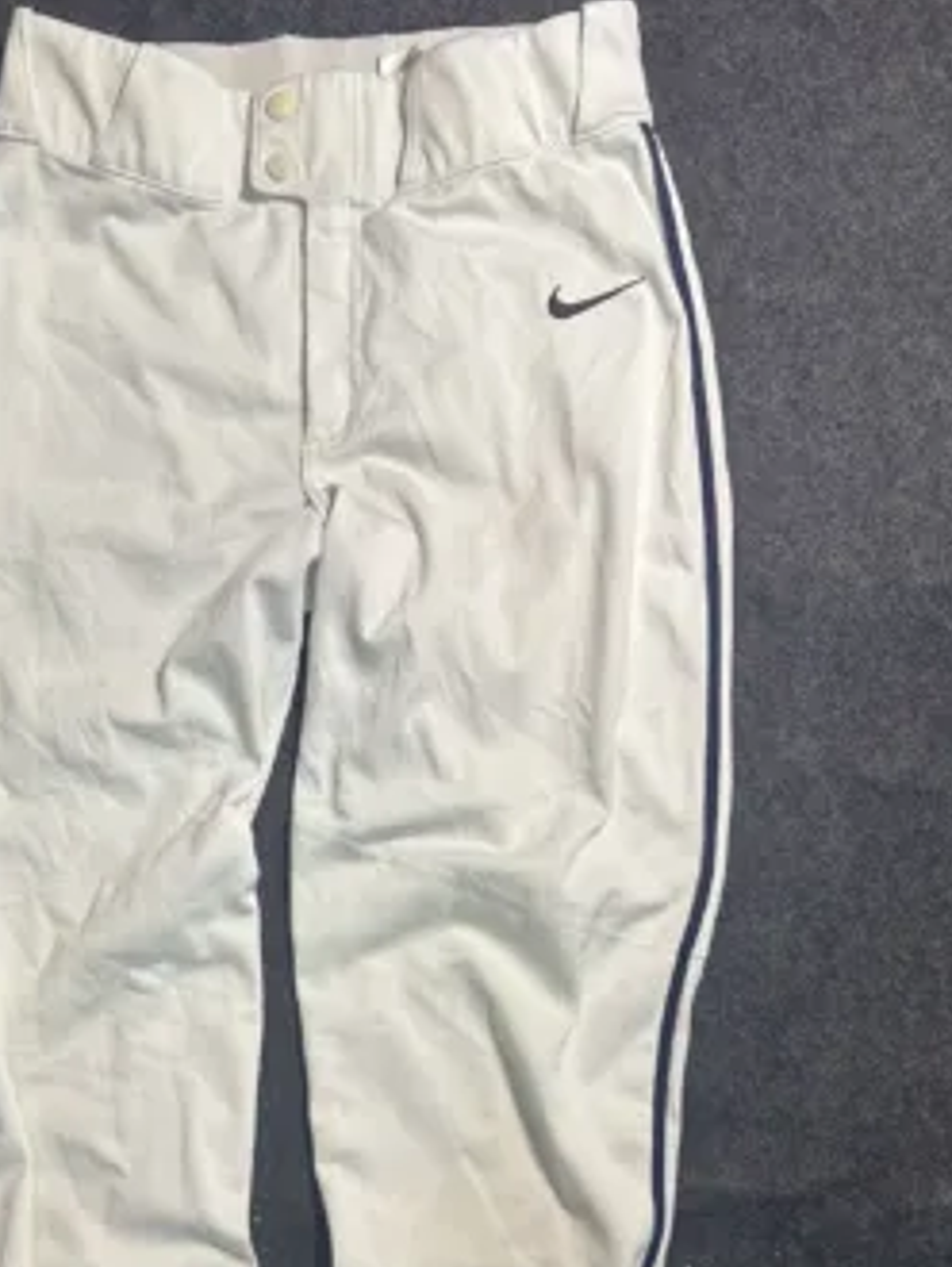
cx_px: 330
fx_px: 1538
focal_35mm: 42
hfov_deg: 34.1
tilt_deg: -60.4
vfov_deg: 43.0
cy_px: 989
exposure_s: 1/100
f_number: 1.5
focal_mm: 5.7
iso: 80
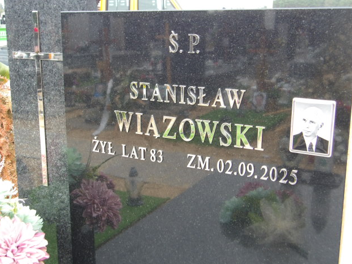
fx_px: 437
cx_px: 173
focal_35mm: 43
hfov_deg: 43.8
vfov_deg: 33.6
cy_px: 131
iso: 100
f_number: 3.7
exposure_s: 1/64
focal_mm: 7.6
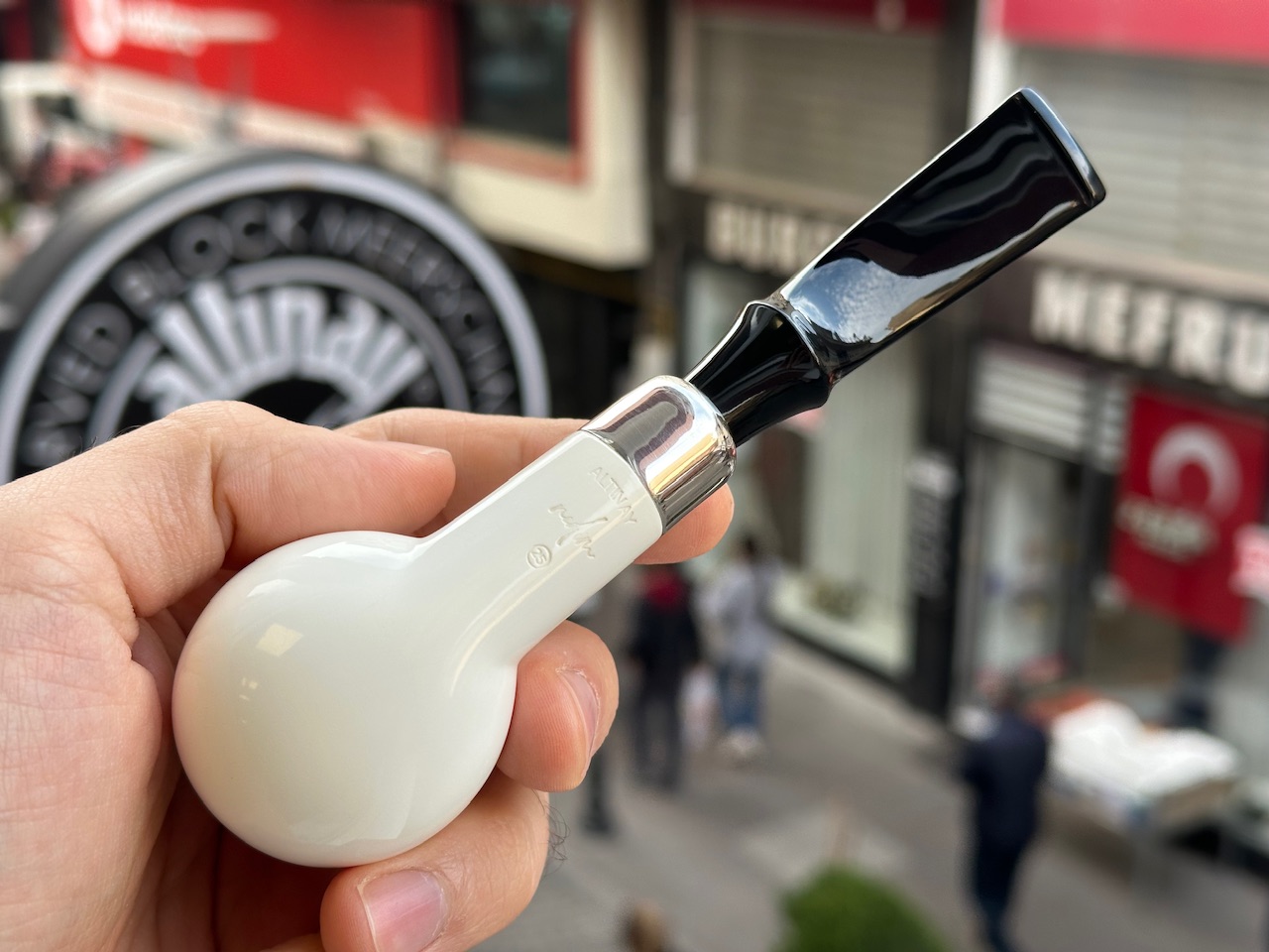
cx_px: 634
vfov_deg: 30.3
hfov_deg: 39.7
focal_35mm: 48
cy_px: 476
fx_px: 1760
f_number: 1.78
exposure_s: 1/364
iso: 64
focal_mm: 6.86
────
● **What is being asked**
Exactly repeat every line from the line that includes "vfov_deg: 43.0" to the end of the listing, and nothing else, leaving pictures out.

● **Task output**
vfov_deg: 43.0
cy_px: 989
exposure_s: 1/100
f_number: 1.5
focal_mm: 5.7
iso: 80
fx_px: 437
cx_px: 173
focal_35mm: 43
hfov_deg: 43.8
vfov_deg: 33.6
cy_px: 131
iso: 100
f_number: 3.7
exposure_s: 1/64
focal_mm: 7.6
cx_px: 634
vfov_deg: 30.3
hfov_deg: 39.7
focal_35mm: 48
cy_px: 476
fx_px: 1760
f_number: 1.78
exposure_s: 1/364
iso: 64
focal_mm: 6.86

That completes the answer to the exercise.